NATO'ya "cevap" olarak Varşova Paktı

Türkiye ve Yunanistan'ın da katılmasıyla NATO'nun sınırlarına kadar genişlemesi, Moskova'yı karşı hamle yapmaya zorladı. NATO dışında yine ABD destekli ANZUS Paktı, 1953'te kurulan Balkan Paktı, SEATO ve İngiltere ile Türkiye'nin de üye olduğu Bağdat Paktı (CENTO) gibi yapılar da Sovyet sınırlarını zorluyordu.

Stalin'den sonra Sovyetler Birliği'nin liderlik koltuğuna oturan ve artan Batı baskısının sonuçlarını öngören Kruşçev, 1955'te Batılı muhataplarına sunduğu karşılıklı silahsızlanma planına olumlu cevap alamayınca kendi güvenlik örgütünü kurmaya karar verdi ve aynı yıl Moskova liderliğinde 7 üyeli Varşova Paktı kuruldu. Yani, genel anlatımın aksine, NATO Varşova Paktı'na karşı Batı'yı korumak için değil, Varşova Paktı NATO'ya karşı bir Sovyet refleksi olarak ortaya çıktı.
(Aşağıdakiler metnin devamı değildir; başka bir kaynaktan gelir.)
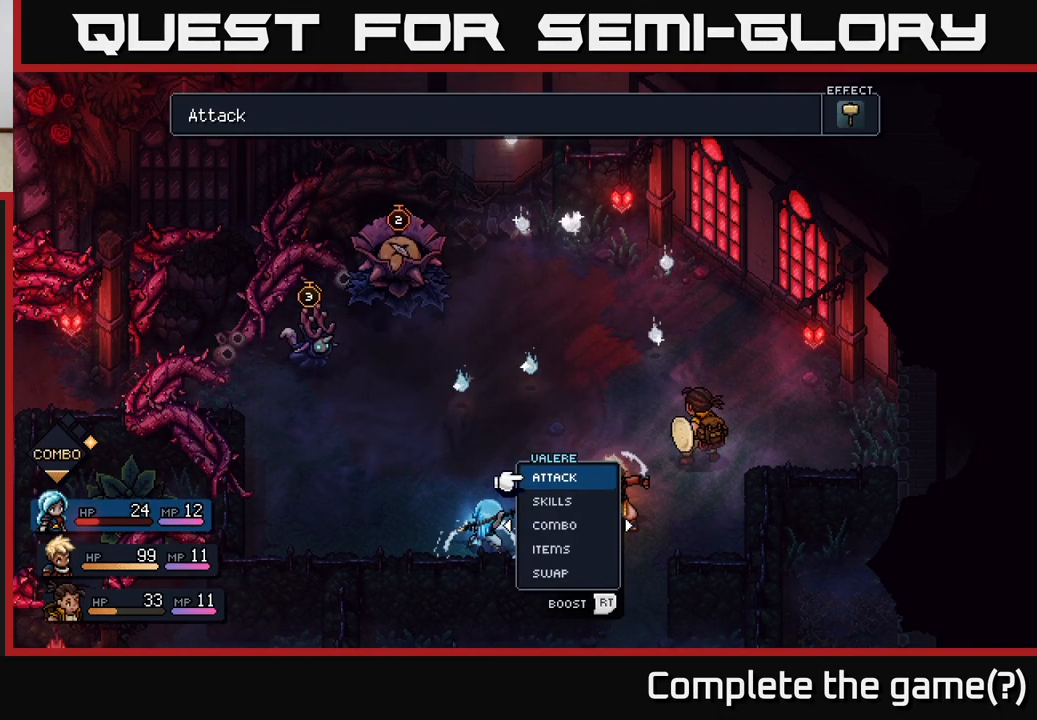
{"buttons": [], "left_stick": "center", "right_stick": "center", "events": []}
Sovyetler Birliği'nin dağıldığı 90'lı yıllara kadar iki pakt arasında doğrudan küresel bir sıcak savaş yaşanmadı. Bununla birlikte, Vietnam ya da Afganistan'da olduğu gibi daha "bölgesel" ölçekli çatışmaların önüne geçilemedi.

SSCB'nin dağılması, NATO genişlemesi

Sovyetler Birliği'nin dağılması NATO için yeni bir dönemin başlangıcı oldu. Sovyetler Birliği ve Varşova Paktı'nın olmadığı, dolayısıyla Batı Avrupa üzerindeki "Doğu" tehdidinin ortadan kalktığı yeni dönemde NATO'nun halen gerekli olup olmadığı sorgulandı. Artık vazifesini tamamladığı ve ilga edilmesi gerektiği tezlerinin ortaya atıldığı 90'lı ve 2000'li yıllarda kendisine "yeni görevler" arayan NATO, Irak, Somali, Bosna-Hersek, Afganistan, Kosova, Kongo ve Libya'da aktif harekâtlar düzenledi. 50 yıllık Soğuk Savaş boyunca hiçbir resmî harekât düzenlememiş olan NATO'nun bu yeni doktrini yeni tartışmalara sebep olurken, müdahale ettiği ülkelerde de kalıcı çözüm sağlanamadı.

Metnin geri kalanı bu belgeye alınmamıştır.